YOUR OBJECTIVE
Each entry below is to be transcribed exactly; pictures are not copied.

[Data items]

= Beginning of Section =

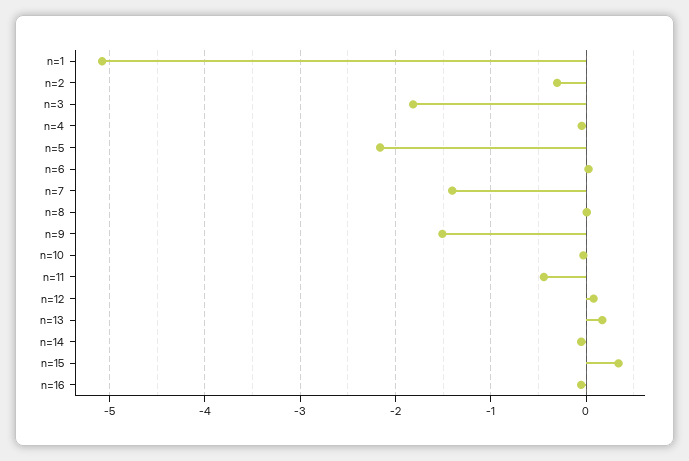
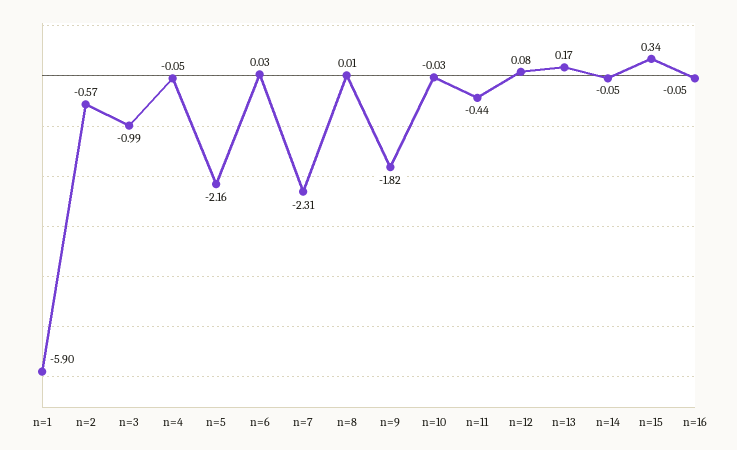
  {
-   "n=1": -5.1,
+   "n=1": -5.9,
-   "n=2": -0.3,
+   "n=2": -0.57,
-   "n=3": -1.8,
+   "n=3": -0.99,
    "n=4": -0.05,
    "n=5": -2.16,
    "n=6": 0.03,
-   "n=7": -1.4,
+   "n=7": -2.31,
    "n=8": 0.01,
-   "n=9": -1.5,
+   "n=9": -1.82,
    "n=10": -0.03,
    "n=11": -0.44,
    "n=12": 0.08,
    "n=13": 0.17,
    "n=14": -0.05,
    "n=15": 0.34,
    "n=16": -0.05
  }

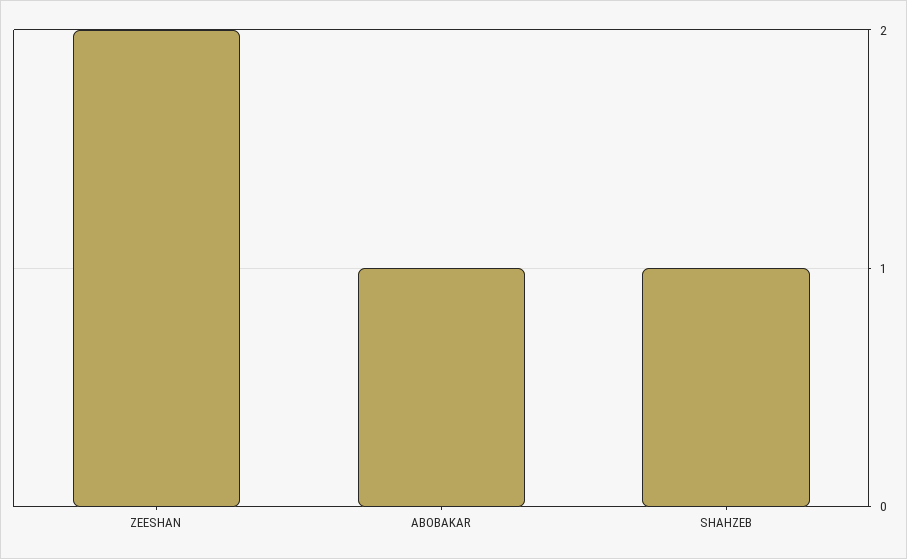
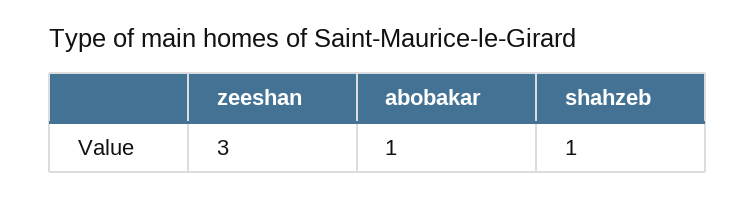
  {
-   "ZEESHAN": 2,
+   "ZEESHAN": 3,
    "ABOBAKAR": 1,
    "SHAHZEB": 1
  }

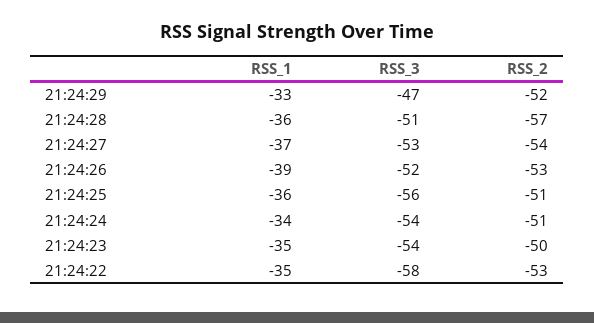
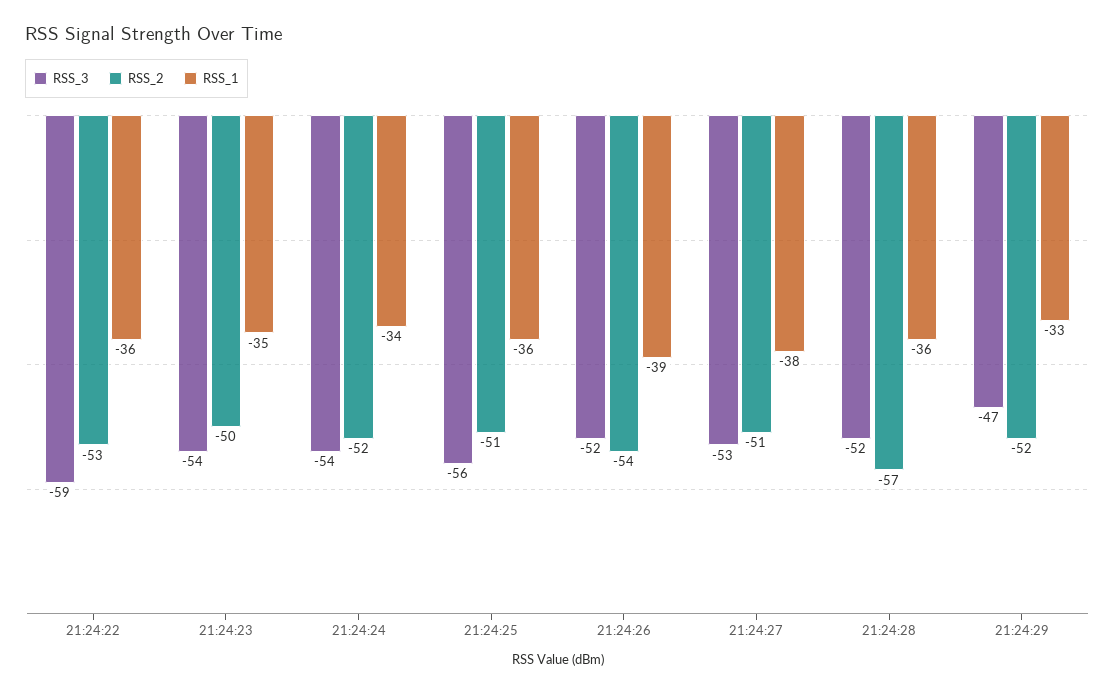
  {
    "RSS_1": {
      "21:24:29": -33,
      "21:24:28": -36,
-     "21:24:27": -37,
+     "21:24:27": -38,
      "21:24:26": -39,
      "21:24:25": -36,
      "21:24:24": -34,
      "21:24:23": -35,
-     "21:24:22": -35
+     "21:24:22": -36
    },
    "RSS_3": {
      "21:24:29": -47,
-     "21:24:28": -51,
+     "21:24:28": -52,
      "21:24:27": -53,
      "21:24:26": -52,
      "21:24:25": -56,
      "21:24:24": -54,
      "21:24:23": -54,
-     "21:24:22": -58
+     "21:24:22": -59
    },
    "RSS_2": {
      "21:24:29": -52,
      "21:24:28": -57,
-     "21:24:27": -54,
+     "21:24:27": -51,
-     "21:24:26": -53,
+     "21:24:26": -54,
      "21:24:25": -51,
-     "21:24:24": -51,
+     "21:24:24": -52,
      "21:24:23": -50,
      "21:24:22": -53
    }
  }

= End of Section =

RESULT OF THE TASK
  {
-   "n=1": -5.1,
+   "n=1": -5.9,
-   "n=2": -0.3,
+   "n=2": -0.57,
-   "n=3": -1.8,
+   "n=3": -0.99,
    "n=4": -0.05,
    "n=5": -2.16,
    "n=6": 0.03,
-   "n=7": -1.4,
+   "n=7": -2.31,
    "n=8": 0.01,
-   "n=9": -1.5,
+   "n=9": -1.82,
    "n=10": -0.03,
    "n=11": -0.44,
    "n=12": 0.08,
    "n=13": 0.17,
    "n=14": -0.05,
    "n=15": 0.34,
    "n=16": -0.05
  }

  {
-   "ZEESHAN": 2,
+   "ZEESHAN": 3,
    "ABOBAKAR": 1,
    "SHAHZEB": 1
  }

  {
    "RSS_1": {
      "21:24:29": -33,
      "21:24:28": -36,
-     "21:24:27": -37,
+     "21:24:27": -38,
      "21:24:26": -39,
      "21:24:25": -36,
      "21:24:24": -34,
      "21:24:23": -35,
-     "21:24:22": -35
+     "21:24:22": -36
    },
    "RSS_3": {
      "21:24:29": -47,
-     "21:24:28": -51,
+     "21:24:28": -52,
      "21:24:27": -53,
      "21:24:26": -52,
      "21:24:25": -56,
      "21:24:24": -54,
      "21:24:23": -54,
-     "21:24:22": -58
+     "21:24:22": -59
    },
    "RSS_2": {
      "21:24:29": -52,
      "21:24:28": -57,
-     "21:24:27": -54,
+     "21:24:27": -51,
-     "21:24:26": -53,
+     "21:24:26": -54,
      "21:24:25": -51,
-     "21:24:24": -51,
+     "21:24:24": -52,
      "21:24:23": -50,
      "21:24:22": -53
    }
  }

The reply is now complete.